● **TASK OBJECTIVE**:
Entries below include pictures. Output exactly the lines from the one with "Task: Read this" down to the one with "I am building", both ends included, and leave the pictures out.

● **SOURCE DATA**:
──────

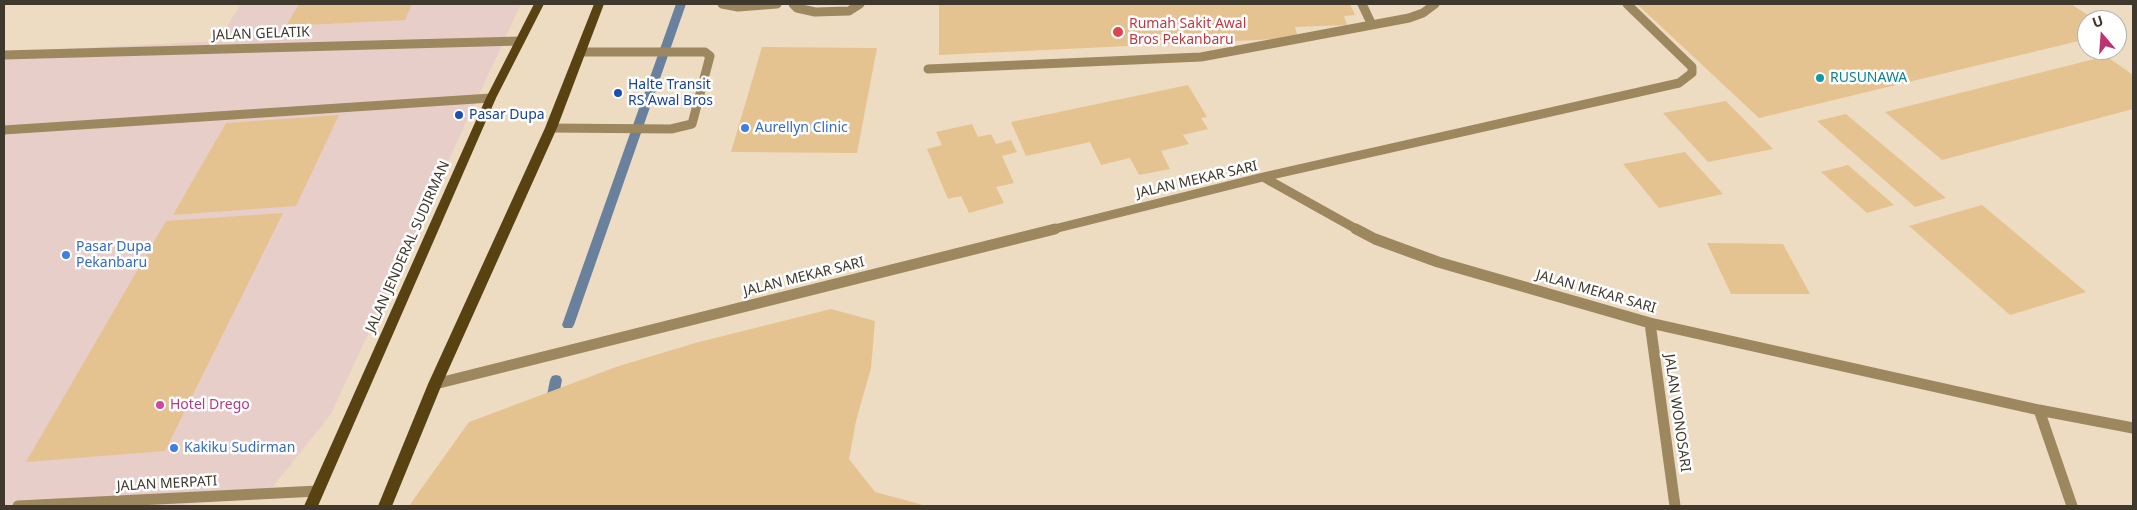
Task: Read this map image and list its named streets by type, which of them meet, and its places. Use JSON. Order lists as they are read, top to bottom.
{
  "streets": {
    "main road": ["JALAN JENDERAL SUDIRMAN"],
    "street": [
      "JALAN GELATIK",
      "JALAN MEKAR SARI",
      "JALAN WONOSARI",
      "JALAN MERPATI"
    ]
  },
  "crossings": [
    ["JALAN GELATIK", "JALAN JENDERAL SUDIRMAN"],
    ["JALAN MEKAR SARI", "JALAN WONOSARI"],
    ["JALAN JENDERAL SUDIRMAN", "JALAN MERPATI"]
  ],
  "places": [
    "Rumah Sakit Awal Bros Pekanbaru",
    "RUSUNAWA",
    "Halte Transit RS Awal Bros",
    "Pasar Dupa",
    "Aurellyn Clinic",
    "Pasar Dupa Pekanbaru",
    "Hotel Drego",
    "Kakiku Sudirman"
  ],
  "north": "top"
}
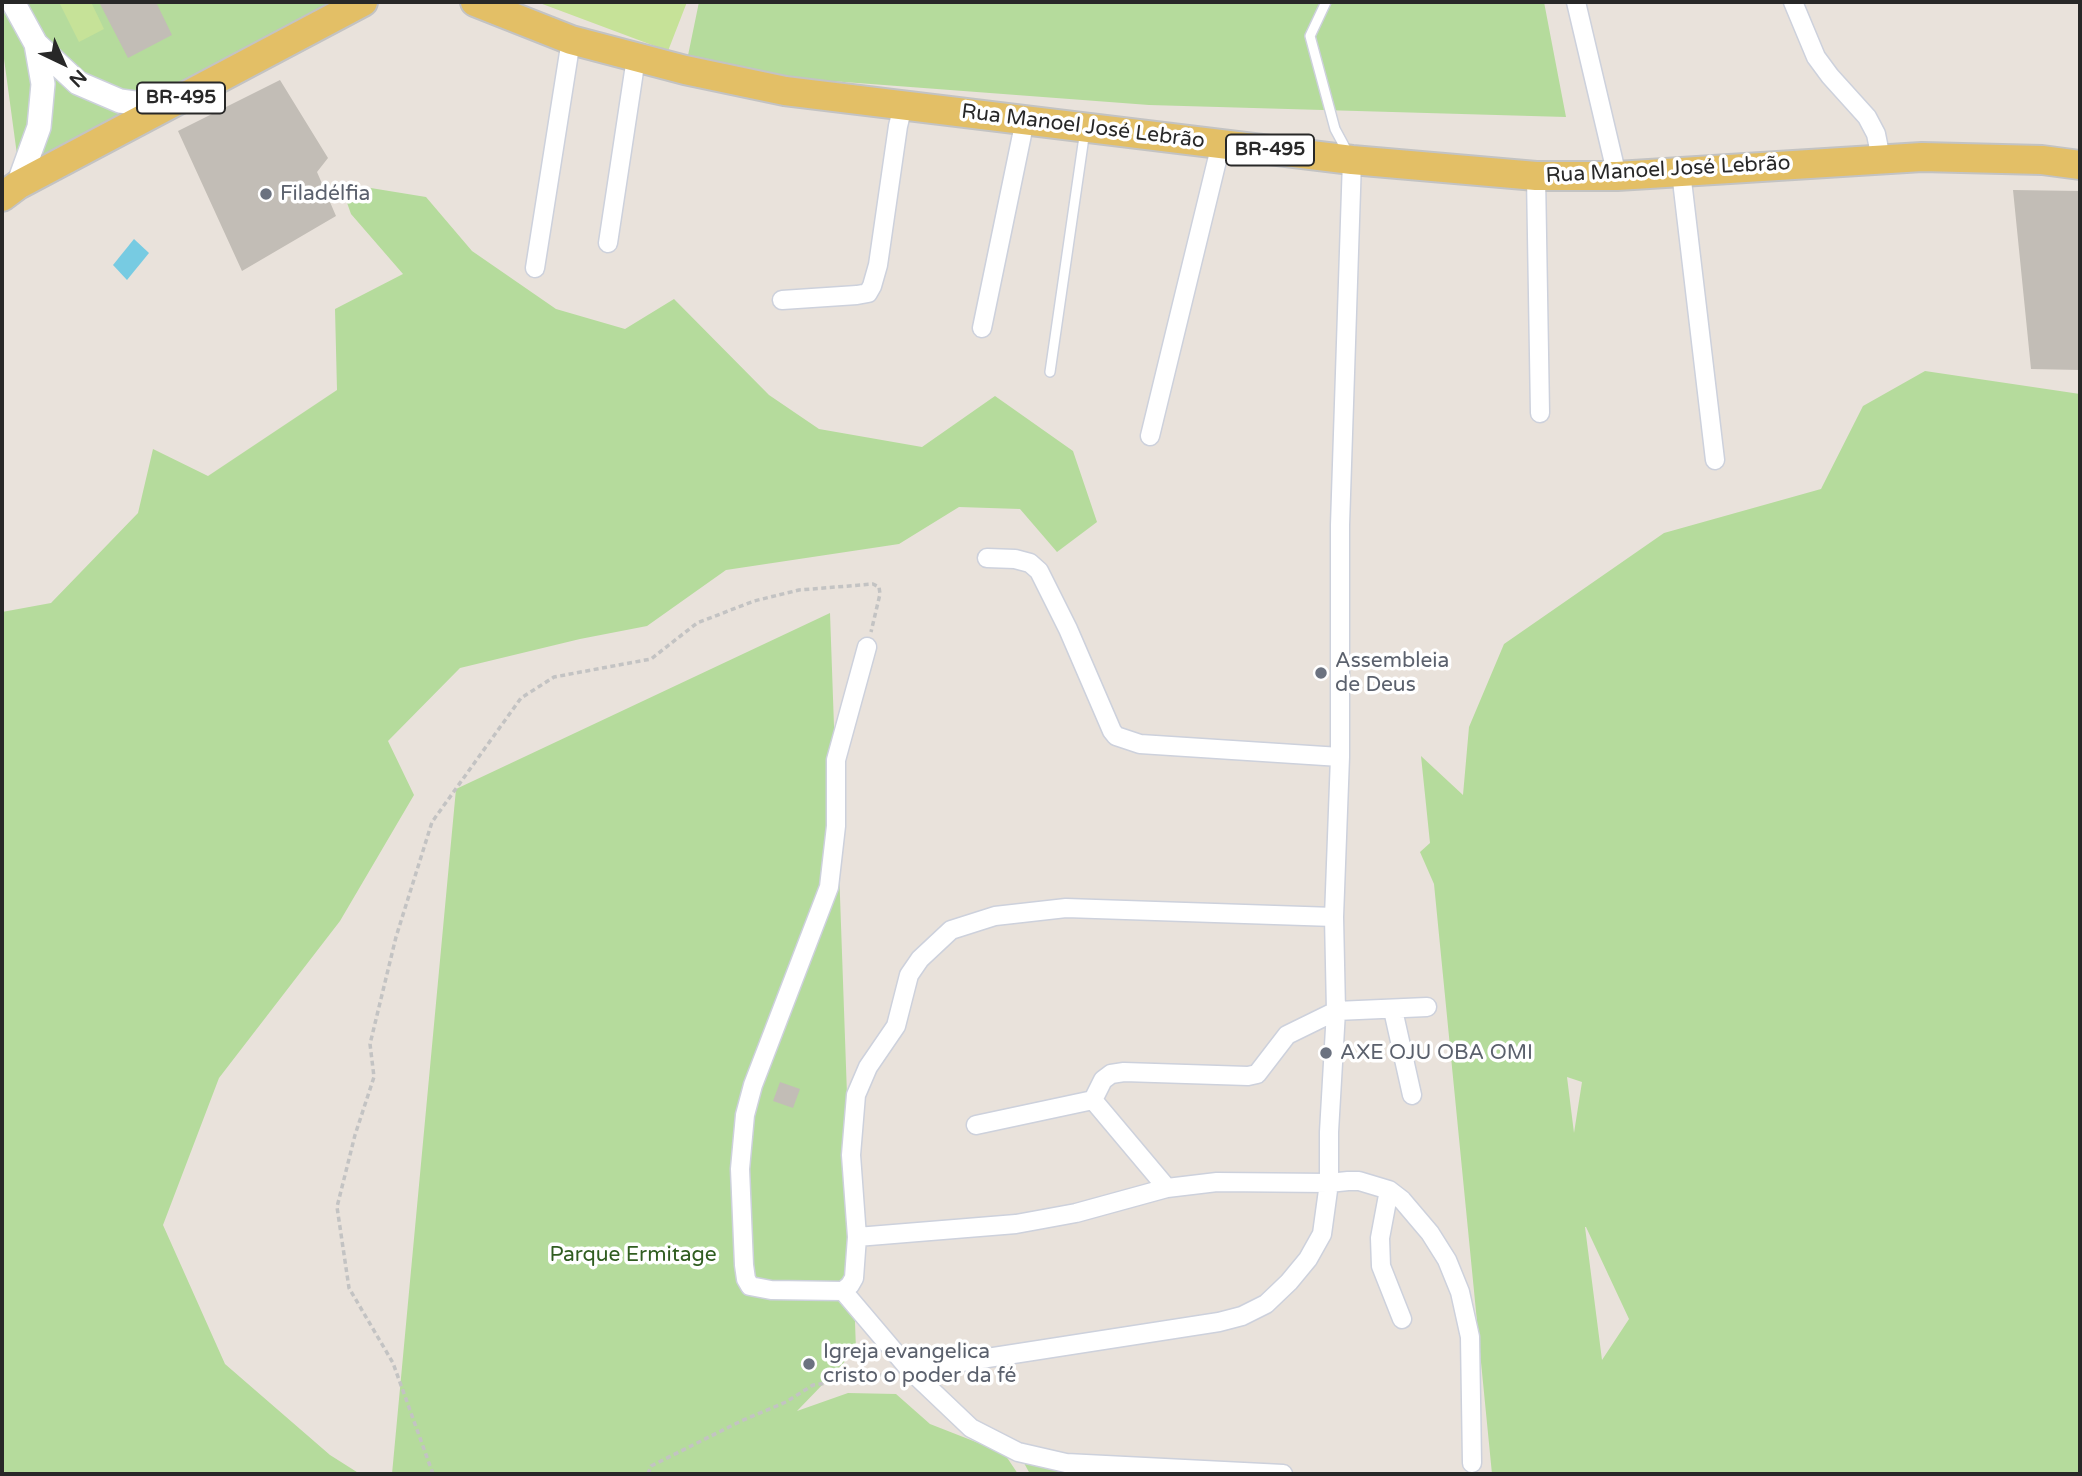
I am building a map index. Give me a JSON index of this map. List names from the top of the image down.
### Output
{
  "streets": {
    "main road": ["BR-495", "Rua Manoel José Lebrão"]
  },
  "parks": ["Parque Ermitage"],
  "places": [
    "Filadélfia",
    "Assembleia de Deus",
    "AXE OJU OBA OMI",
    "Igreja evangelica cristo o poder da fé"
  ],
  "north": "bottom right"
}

──────

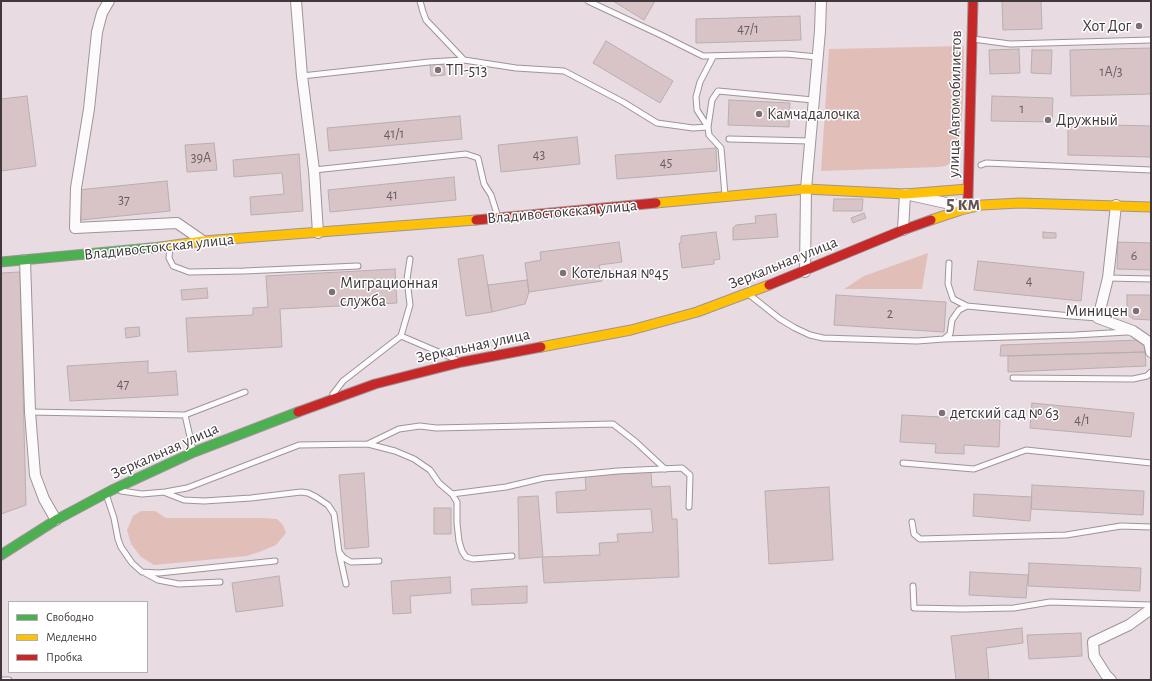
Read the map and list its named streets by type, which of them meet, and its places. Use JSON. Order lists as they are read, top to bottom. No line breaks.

──────

● **WRITTEN SOLUTION**:
Task: Read this map image and list its named streets by type, which of them meet, and its places. Use JSON. Order lists as they are read, top to bottom.
{
  "streets": {
    "main road": ["JALAN JENDERAL SUDIRMAN"],
    "street": [
      "JALAN GELATIK",
      "JALAN MEKAR SARI",
      "JALAN WONOSARI",
      "JALAN MERPATI"
    ]
  },
  "crossings": [
    ["JALAN GELATIK", "JALAN JENDERAL SUDIRMAN"],
    ["JALAN MEKAR SARI", "JALAN WONOSARI"],
    ["JALAN JENDERAL SUDIRMAN", "JALAN MERPATI"]
  ],
  "places": [
    "Rumah Sakit Awal Bros Pekanbaru",
    "RUSUNAWA",
    "Halte Transit RS Awal Bros",
    "Pasar Dupa",
    "Aurellyn Clinic",
    "Pasar Dupa Pekanbaru",
    "Hotel Drego",
    "Kakiku Sudirman"
  ],
  "north": "top"
}
I am building a map index. Give me a JSON index of this map. List names from the top of the image down.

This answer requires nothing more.